Governor Hochul tries hard to continue working a narrative of fiscal responsibility throughout a fiscal strategy that, at its core, is about a spending spree. The fact is that Governor Hochul’s proposed budget remains a spend, spend, spend strategy shelling out billions of taxpayer dollars but remaining a billion miles away from making New York State more affordable for taxpayers.
It ignores the reality that New York State remains one of America’s highest-taxed, least affordable, most debt-ridden, and overregulated states, which makes it no surprise that we’re leading the nation in population and job losses. The spending habits of this government under one-party, all-Democrat control can only make New York a more expensive place to live and do business. There’s no serious attempt to address the need for lower taxes across the board, less regulation, debt reduction, mandate relief, or any of the other strangleholds on state and local taxpayers, small businesses and manufacturers, and continually hard-pressed upstate communities, economies, and workers.
Beginning this week, the Legislature’s fiscal committees – the Senate Finance Committee, and the Assembly Ways and Means Committee — convene a monthlong series of public hearings to examine, in detail, Governor Hochul’s proposed budget. The hearings are available on my website, www.omara.nysenate.gov, as well as on the Senate’s website at www.nysenate.gov/events.

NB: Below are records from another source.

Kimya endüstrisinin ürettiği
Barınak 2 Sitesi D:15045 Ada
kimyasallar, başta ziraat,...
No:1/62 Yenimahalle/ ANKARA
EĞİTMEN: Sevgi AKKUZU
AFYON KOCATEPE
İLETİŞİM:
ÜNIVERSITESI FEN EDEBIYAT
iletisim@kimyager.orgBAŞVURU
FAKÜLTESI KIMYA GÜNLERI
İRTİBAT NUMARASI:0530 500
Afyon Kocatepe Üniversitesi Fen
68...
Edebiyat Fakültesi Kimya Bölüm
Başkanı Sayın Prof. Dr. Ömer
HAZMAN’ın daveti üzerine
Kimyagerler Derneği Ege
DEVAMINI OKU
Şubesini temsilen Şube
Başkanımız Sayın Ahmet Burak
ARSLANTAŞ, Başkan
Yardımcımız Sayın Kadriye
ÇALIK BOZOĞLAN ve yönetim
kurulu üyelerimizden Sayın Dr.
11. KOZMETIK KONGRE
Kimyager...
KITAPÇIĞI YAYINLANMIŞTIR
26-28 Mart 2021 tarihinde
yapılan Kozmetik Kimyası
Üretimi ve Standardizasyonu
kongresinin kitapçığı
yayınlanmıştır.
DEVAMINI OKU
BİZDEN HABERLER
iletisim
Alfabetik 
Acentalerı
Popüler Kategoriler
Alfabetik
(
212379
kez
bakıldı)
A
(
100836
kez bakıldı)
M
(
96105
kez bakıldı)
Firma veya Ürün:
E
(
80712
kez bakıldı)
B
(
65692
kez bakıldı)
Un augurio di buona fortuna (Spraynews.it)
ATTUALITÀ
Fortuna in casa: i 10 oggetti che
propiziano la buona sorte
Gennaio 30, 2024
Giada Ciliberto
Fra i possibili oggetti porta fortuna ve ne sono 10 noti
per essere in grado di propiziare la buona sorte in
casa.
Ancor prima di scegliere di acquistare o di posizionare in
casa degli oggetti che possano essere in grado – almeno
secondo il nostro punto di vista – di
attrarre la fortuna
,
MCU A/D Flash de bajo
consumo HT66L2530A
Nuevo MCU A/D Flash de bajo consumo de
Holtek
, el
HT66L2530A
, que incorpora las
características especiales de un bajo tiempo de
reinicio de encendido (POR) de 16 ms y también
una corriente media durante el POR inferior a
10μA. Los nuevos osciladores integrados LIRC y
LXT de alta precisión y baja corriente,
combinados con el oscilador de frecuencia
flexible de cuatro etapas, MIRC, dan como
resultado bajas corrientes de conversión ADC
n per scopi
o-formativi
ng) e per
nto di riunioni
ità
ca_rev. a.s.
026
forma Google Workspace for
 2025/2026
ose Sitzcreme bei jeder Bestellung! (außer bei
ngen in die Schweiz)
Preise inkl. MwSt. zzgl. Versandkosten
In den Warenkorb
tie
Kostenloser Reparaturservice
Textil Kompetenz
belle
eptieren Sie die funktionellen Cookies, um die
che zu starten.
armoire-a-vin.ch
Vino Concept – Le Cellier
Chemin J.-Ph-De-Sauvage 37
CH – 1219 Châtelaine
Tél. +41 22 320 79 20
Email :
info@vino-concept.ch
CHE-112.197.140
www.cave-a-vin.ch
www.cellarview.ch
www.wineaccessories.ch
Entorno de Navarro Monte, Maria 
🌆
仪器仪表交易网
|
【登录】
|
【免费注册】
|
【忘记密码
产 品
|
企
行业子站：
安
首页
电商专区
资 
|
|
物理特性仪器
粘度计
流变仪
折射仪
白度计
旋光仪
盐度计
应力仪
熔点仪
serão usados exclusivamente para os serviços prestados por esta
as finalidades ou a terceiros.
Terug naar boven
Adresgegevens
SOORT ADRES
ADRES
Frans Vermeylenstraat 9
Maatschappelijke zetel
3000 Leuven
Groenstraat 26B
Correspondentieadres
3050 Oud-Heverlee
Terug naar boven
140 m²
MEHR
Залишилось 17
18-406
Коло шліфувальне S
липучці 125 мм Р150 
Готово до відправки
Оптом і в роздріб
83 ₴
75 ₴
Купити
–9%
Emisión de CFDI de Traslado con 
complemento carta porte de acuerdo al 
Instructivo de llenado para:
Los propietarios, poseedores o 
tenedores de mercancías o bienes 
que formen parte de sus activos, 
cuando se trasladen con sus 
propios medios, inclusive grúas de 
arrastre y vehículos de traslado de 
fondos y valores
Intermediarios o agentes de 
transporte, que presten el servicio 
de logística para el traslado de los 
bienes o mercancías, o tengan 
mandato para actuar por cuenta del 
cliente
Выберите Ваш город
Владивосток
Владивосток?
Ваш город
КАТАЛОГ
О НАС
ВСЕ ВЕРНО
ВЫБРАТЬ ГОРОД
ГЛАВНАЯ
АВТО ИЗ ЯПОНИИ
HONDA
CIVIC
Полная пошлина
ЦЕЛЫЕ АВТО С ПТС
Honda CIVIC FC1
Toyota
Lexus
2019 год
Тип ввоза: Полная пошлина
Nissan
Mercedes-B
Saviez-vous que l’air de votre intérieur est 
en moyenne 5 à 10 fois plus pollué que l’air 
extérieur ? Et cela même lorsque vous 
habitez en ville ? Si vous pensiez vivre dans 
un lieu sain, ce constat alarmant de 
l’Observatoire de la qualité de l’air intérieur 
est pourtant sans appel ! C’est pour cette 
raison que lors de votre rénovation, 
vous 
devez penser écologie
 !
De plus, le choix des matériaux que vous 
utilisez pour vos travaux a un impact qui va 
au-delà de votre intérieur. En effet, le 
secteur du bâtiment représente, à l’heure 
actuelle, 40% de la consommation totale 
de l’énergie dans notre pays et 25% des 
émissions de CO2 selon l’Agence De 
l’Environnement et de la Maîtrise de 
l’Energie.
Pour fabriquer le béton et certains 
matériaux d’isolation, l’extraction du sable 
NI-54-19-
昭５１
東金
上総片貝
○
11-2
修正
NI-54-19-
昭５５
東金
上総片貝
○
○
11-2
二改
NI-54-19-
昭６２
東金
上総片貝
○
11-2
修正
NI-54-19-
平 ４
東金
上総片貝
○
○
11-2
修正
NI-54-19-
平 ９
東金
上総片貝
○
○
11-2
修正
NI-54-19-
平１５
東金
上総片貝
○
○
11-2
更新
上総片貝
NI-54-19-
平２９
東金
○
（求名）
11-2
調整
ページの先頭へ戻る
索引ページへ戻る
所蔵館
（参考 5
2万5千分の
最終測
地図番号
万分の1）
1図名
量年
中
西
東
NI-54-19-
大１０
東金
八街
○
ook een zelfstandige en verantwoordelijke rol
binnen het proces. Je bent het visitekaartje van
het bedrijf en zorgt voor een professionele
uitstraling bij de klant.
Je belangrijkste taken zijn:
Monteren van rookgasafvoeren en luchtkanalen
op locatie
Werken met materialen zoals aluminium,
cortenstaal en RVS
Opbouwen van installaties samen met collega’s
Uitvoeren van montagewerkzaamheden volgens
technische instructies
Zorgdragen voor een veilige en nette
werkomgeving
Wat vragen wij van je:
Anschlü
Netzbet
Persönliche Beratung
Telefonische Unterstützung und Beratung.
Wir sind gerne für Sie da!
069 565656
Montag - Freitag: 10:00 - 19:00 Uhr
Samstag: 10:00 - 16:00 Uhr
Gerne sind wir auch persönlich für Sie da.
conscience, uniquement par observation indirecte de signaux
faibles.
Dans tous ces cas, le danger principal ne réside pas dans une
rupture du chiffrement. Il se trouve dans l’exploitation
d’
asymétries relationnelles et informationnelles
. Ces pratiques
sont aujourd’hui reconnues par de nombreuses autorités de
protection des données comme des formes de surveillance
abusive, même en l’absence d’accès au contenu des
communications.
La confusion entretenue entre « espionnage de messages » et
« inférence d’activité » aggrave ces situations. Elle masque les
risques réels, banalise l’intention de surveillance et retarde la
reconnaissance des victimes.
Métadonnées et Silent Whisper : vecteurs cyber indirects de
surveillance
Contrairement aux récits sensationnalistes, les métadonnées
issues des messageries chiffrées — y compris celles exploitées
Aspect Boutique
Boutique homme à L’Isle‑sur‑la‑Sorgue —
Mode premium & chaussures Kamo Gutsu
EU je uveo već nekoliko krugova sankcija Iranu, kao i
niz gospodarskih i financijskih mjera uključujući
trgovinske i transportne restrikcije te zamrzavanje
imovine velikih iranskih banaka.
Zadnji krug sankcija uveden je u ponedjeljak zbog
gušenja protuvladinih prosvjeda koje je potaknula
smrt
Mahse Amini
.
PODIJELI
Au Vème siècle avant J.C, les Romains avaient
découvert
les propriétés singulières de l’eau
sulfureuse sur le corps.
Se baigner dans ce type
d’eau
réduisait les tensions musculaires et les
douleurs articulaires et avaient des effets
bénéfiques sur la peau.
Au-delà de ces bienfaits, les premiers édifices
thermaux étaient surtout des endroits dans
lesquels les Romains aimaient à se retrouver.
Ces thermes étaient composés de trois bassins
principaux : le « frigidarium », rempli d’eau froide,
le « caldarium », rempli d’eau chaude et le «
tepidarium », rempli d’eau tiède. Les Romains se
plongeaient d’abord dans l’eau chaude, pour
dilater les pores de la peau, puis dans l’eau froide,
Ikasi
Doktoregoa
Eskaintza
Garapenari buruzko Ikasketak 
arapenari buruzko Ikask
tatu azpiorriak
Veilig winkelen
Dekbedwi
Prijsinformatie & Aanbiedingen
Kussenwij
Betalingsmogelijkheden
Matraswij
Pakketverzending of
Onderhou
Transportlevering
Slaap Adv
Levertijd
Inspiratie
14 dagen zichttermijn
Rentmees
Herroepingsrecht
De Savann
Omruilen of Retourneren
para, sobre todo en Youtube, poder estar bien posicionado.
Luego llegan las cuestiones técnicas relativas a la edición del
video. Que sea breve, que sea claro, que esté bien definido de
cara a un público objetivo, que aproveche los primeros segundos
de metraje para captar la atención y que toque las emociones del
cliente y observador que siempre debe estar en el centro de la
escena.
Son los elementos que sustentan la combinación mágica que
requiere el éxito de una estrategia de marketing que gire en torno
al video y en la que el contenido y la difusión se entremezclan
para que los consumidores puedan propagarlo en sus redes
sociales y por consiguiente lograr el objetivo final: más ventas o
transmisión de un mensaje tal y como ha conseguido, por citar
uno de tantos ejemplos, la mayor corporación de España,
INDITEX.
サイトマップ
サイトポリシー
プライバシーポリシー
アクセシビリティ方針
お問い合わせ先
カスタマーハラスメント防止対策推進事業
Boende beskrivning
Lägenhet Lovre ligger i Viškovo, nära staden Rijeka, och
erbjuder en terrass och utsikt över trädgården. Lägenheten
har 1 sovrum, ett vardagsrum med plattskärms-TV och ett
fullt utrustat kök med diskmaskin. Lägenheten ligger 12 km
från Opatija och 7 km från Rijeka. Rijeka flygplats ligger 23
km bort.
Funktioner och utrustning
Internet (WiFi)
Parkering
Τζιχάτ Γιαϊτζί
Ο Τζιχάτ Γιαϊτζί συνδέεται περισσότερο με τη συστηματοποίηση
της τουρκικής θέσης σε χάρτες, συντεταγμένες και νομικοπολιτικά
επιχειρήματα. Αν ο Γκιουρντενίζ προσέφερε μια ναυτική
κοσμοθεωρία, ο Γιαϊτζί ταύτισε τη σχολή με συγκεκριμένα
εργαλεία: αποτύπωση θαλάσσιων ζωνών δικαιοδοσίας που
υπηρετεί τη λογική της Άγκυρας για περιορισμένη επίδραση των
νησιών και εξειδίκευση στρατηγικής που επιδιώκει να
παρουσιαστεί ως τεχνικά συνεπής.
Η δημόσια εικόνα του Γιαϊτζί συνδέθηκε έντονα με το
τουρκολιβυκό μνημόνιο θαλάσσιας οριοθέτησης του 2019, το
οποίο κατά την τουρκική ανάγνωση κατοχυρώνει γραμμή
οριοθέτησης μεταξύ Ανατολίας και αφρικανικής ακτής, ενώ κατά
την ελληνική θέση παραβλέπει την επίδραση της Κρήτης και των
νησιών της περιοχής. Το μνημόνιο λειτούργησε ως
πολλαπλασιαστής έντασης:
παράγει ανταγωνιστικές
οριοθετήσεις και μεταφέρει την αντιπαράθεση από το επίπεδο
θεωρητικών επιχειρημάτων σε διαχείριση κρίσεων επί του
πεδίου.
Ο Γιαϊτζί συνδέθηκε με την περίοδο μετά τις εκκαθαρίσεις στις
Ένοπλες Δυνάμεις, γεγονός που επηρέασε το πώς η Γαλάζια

As the Ranking Republican member on the Senate Finance Committee, I welcome the opportunities these hearings provide for direct input and critique on a range of policy areas that will decide the short- and long-term future and strength of our local communities and economies. Senate Republicans will continue to be a voice for lower taxes, less regulation, greater accountability, economic growth, job creation, and more common sense on state fiscal practices.
In the meantime, many details on the governor’s budget proposal are available on the state Division of the Budget (DOB) website, www.budget.ny.gov.